New forestry plan seeks to avoid koala free future

NSW says it can't and won't accept a future without koalas. (Dan Himbrechts/AAP PHOTOS)

A new road map for the forestry industry is underway in NSW amid deep disquiet about the harm it's doing to endangered koalas.

Environment Minister Penny Sharpe flagged the new forestry plan at a major summit focused on saving the species from extinction in NSW.

"I know many of you are deeply concerned about the impact of forestry activities on koalas," she told delegates including conservation groups and the government's own logging business, the Forestry Corporation of NSW.

She said work was was beginning with industry on a road map for sustainable forestry and forest-based industries across NSW.

"All of you will be part of this," she said.

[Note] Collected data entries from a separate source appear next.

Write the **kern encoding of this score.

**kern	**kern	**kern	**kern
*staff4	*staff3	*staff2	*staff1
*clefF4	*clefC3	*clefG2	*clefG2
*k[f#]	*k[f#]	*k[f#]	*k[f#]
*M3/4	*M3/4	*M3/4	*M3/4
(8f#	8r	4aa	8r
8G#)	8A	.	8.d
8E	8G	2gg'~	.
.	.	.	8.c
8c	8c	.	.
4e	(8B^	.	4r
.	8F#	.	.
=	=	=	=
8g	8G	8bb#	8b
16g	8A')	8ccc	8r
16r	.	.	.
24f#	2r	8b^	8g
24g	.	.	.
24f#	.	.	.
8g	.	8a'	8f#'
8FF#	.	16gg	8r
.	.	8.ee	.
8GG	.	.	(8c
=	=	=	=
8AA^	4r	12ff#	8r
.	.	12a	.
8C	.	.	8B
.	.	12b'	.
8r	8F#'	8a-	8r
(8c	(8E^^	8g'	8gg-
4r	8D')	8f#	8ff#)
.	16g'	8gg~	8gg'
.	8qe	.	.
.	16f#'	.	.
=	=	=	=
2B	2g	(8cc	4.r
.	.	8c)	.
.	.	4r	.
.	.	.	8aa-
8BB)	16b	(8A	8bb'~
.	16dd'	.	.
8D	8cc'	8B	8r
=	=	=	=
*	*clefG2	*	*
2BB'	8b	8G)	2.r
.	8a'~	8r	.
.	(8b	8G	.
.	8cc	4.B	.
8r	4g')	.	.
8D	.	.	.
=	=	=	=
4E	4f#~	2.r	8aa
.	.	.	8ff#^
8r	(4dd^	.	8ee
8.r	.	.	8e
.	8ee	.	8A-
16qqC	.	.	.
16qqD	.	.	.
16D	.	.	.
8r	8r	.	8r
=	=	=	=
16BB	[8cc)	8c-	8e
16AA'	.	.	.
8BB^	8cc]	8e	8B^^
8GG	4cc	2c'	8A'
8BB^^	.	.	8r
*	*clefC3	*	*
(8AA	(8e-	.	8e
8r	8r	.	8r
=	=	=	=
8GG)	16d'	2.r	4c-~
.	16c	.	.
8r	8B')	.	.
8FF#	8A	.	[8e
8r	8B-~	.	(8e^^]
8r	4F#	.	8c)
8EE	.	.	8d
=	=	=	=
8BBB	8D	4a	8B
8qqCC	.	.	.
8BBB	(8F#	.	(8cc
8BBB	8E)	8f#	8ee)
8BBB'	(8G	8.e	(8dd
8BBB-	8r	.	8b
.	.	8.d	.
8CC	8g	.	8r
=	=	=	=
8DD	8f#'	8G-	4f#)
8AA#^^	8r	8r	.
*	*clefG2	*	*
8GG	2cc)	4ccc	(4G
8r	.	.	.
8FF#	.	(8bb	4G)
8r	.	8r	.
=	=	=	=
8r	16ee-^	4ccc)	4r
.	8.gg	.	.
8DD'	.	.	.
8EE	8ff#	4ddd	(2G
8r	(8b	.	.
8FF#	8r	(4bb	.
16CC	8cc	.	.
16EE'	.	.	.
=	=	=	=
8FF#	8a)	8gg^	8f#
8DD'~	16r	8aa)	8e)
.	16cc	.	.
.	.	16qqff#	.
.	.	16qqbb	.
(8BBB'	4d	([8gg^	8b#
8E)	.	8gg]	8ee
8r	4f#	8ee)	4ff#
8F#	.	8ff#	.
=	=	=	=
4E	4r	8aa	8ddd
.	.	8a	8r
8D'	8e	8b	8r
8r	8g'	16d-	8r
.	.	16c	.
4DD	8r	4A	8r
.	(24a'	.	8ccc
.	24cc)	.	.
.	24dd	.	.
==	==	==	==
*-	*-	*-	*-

"You'll hear more about this in coming weeks but today is an opportunity for you to have a view about where you think forestry should go into the future. We will feed that into that work."

About 150 representatives attended Friday's koala summit including conservation groups, indigenous owners, wildlife carers, farmers and government agencies.

The event was closed to the media but the minister's speech was released.

Delegates say they were heartened by her acknowledgement of forestry impacts, including deep frustration over ongoing logging when the boundaries of the promised Great Koala National Park are not yet settled.

"I think it's an acknowledgement by the government that this is an issue they have to address," WWF-Australia's forests expert Stuart Blanch said.

"This is further reinforcement that the government is now open to considering the option of ending native forest logging. We weren't there 12 months ago."

Delegates were asked to consider key themes to inform a promised rewrite of the state's koala strategy.

CEO of the Nature Conservation Council Jacqui Mumford said she was focused on what needs to be done to protect koala habitat in NSW.

"One of the key themes we discussed was revisiting Forestry Corp, and re-imagining forestry for NSW.

"She (the minister) certainly acknowledged the threatening processes around habitat destruction. It felt very open and there was a lot of goodwill in the room."

Ms Sharpe said NSW koalas were in a perilous situation.

With 17 per cent of the state's population lost in the Black Summer fires, the task of helping them has never been more urgent.

"Without further action we are facing the shameful reality that koalas could become extinct in NSW by the middle of the century," the minister said.

"This is a reality that cannot be ignored if we are serious, truly serious, about saving koalas in the wild.

"The NSW government can't and won't accept a future without koalas."